The threat of climate change has been with us for many years. Yet, the willingness to pay for implementing mitigation and adaptation strategies, and determining who pays, remain major hurdles (Prideaux, McKercher, & McNamara, 2013). It would be easy for the business community to simply step back and do nothing while government and regulators argue about what should be done (Hawkins, 2006). However, the tourism industry cannot afford to wait as climate change may be putting pressure on business performance, especially in coastal or island destinations, through such factors as coastal erosion, storms, water shortage and increasing temperatures. In addition, consumers, stakeholders and governments are placing increasing expectations on companies to be aware of the social and environmental impacts of their businesses (de Grosbois, 2012).

The importance of corporate social responsibility (CSR) in tackling local and global environmental problems, including climate change, has been highlighted in the research literature. For example, Bohdanowicz (2007) reported that the Hilton Environmental Reporting (HER) system is an effective tool for measuring and monitoring a firm’s environmental initiatives as well as successful implementation of CSR. Similarly, Sheldon and Park (2011) contend that CSR plays an important role in answering environmental degradation issues, climate change, and social and human rights issues. However, very little research has focused on tourism and community adaptive capacity. This chapter aims to address this paucity, demonstrating how tourism managers can harmonise their CSR initiatives with climate change mitigation and adaptation strategies. This brings both business advantages as well as enhancing community adaptive capacity as part of their responsibility as good citizens.
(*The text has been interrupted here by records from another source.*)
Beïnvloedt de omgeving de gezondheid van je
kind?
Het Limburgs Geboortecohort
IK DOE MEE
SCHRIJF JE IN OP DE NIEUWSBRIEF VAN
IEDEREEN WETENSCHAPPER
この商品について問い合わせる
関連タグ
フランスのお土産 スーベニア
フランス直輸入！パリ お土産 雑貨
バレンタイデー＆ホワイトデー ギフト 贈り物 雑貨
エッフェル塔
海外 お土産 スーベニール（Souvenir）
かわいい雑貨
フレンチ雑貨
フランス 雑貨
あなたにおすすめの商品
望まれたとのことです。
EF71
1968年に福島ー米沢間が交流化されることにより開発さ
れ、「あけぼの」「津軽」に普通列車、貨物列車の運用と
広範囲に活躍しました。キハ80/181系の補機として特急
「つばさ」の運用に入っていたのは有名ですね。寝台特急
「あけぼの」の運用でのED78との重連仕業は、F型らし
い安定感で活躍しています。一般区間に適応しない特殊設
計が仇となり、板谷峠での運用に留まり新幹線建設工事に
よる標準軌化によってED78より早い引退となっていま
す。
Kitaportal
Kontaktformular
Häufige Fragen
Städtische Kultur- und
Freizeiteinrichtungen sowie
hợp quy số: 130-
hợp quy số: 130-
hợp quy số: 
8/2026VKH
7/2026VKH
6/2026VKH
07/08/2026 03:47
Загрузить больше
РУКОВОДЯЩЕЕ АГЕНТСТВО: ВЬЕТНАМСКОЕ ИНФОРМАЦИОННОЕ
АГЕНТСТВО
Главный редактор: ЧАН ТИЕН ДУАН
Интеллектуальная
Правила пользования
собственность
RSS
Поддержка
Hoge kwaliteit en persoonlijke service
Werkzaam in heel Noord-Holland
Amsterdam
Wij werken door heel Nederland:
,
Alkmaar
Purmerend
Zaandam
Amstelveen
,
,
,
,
This chapter consists of five sections, including this introduction. The background section provides the theoretical framework and methodological approaches applied in the study in the context of a literature review. Key findings from a Bali case study are presented in the third section, including empirical examples of CSR initiatives within Bali’s tourism businesses that address climate change. Section four discusses the findings further by focusing on motives, facilitators and inhibitors in undertaking CSR initiatives in Bali’s tourism industries. Finally, section five draws together overall conclusions, recommendations and suggestions for future research.